PASSAGE SHOWN:
======

Maryland gave Helen Delich Bentley a formal send-off Friday at two memorial services dominated by laughter rather than tears.

Several hundred invited guests gathered at the Cruise Maryland Terminal in the Helen Delich Bentley Port of Baltimore on Friday morning to remember the former congresswoman, who died Aug. 6 of brain cancer at age 92.

There were prayers. There were patriotic songs. But mostly there were Helen stories.

There were stories about her kindness, her generosity and her dedication to the port she championed for more than 70 years. There were stories about her late-night phone calls, gruff voice and colorful language. There were stories about her dogs and how she sometimes treated them with more kindness than she did the people she loved.

It was Helen Delich Bentley, unvarnished, from people who adored her.

“There truly was never anyone like Helen Bentley, and she was one of a kind,” said Gov. Larry Hogan, who told the story of her rise from a rookie reporter covering the waterfront for The Baltimore Sun to a five-term member of the House of Representatives.

======

SOURCE INFORMATION:
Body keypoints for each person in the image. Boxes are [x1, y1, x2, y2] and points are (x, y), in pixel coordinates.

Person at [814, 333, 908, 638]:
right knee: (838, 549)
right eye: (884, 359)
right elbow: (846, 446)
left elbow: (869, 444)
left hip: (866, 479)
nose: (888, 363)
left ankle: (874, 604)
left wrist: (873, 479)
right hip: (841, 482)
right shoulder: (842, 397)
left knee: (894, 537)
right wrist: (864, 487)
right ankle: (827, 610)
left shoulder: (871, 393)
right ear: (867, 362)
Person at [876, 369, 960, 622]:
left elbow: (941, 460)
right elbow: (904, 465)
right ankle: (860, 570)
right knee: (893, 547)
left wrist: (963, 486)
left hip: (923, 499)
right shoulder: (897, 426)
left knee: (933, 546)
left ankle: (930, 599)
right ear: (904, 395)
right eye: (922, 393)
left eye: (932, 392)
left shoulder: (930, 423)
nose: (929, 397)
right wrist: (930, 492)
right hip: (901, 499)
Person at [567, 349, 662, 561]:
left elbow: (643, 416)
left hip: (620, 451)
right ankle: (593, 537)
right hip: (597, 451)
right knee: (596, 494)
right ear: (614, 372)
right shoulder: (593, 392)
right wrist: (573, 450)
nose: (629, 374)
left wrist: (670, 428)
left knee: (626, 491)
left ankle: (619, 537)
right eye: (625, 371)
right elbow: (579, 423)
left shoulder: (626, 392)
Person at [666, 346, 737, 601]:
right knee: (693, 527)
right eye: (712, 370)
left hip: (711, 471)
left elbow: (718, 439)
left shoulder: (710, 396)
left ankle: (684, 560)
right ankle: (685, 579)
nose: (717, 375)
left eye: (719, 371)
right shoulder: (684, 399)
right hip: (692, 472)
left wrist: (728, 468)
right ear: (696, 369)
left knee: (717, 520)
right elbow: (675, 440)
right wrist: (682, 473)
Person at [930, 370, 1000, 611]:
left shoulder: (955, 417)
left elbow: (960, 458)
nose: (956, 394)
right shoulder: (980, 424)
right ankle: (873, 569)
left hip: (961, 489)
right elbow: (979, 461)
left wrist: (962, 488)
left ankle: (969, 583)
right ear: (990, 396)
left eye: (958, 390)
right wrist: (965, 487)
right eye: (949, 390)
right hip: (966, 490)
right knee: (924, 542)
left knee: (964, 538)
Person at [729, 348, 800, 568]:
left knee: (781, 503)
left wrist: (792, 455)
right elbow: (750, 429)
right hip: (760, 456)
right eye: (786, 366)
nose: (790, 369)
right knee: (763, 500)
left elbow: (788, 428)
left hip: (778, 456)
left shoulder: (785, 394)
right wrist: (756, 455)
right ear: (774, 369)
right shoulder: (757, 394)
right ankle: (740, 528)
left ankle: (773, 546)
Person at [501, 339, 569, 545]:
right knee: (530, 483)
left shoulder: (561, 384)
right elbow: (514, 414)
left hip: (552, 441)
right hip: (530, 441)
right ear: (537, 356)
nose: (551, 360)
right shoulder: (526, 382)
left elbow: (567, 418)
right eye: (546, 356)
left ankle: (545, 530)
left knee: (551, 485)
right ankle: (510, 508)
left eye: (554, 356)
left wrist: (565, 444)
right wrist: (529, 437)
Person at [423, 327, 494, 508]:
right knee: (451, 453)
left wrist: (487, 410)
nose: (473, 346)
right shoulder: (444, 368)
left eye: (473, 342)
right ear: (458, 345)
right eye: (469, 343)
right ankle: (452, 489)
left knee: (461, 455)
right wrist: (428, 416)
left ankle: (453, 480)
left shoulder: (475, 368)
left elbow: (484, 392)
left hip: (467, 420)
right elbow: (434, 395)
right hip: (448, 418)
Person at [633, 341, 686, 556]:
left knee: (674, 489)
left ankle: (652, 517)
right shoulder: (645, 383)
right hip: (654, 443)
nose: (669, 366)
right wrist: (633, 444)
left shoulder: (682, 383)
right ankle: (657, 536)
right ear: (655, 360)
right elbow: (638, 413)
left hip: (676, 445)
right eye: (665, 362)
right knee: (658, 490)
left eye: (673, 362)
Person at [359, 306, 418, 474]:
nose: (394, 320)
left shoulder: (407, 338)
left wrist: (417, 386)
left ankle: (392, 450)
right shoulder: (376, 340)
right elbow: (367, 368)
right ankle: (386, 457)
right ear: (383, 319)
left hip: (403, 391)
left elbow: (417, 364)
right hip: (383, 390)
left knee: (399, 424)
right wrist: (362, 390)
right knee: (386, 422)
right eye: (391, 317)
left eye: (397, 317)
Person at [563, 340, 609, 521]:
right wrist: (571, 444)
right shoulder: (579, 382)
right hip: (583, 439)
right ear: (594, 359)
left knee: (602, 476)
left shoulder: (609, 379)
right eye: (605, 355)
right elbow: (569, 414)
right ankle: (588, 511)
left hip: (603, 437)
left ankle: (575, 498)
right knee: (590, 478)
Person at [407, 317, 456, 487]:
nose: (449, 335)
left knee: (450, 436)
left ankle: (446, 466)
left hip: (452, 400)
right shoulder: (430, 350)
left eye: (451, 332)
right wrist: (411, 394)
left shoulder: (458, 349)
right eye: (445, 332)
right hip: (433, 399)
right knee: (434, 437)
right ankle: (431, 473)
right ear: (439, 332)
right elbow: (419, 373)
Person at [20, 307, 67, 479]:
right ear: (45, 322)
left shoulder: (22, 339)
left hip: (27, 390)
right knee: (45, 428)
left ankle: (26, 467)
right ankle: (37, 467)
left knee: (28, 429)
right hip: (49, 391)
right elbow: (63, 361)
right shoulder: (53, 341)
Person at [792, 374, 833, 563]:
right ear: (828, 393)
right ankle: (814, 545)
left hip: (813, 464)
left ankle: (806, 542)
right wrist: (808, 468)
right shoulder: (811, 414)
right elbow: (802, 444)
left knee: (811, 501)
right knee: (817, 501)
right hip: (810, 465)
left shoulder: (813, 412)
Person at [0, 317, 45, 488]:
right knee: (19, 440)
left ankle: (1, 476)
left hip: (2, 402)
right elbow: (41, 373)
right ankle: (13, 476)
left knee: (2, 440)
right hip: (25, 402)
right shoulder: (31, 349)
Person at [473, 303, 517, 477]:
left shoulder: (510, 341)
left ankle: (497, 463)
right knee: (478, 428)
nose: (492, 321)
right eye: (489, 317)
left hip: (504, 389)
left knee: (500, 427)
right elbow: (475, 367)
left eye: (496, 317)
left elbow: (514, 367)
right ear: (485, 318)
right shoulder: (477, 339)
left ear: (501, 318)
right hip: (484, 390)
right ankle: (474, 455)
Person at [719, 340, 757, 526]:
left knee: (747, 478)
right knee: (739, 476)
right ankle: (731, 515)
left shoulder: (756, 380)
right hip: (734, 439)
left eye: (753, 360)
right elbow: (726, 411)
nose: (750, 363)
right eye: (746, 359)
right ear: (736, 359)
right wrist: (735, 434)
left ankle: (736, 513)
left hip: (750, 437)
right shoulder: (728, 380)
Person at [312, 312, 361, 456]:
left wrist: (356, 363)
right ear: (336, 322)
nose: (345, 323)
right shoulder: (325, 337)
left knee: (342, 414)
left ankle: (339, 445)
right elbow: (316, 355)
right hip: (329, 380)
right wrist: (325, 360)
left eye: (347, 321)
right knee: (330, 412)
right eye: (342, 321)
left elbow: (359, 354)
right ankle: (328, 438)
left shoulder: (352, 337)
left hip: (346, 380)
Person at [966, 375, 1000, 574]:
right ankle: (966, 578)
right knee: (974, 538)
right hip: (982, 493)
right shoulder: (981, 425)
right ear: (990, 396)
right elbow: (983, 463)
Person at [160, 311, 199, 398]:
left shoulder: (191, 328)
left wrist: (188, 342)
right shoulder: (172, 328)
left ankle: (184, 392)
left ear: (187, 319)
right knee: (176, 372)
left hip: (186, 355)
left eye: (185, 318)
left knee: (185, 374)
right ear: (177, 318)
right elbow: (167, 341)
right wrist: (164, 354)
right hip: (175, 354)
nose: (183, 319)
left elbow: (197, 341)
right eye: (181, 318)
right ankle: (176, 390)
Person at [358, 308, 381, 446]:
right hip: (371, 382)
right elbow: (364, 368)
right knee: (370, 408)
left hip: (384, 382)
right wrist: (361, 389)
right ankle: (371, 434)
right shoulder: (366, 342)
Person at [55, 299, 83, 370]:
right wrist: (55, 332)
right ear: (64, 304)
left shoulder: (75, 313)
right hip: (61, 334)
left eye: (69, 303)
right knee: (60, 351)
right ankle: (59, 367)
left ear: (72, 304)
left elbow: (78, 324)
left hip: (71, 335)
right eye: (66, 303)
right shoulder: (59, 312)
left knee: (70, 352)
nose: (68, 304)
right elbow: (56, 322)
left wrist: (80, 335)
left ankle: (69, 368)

======

YOUR TASK:
In the article about Helen Delich Bentley's memorial services, where did the invited guests gather on Friday morning?

RESULT OF THE EXERCISE:
At the Cruise Maryland Terminal in the Helen Delich Bentley Port of Baltimore.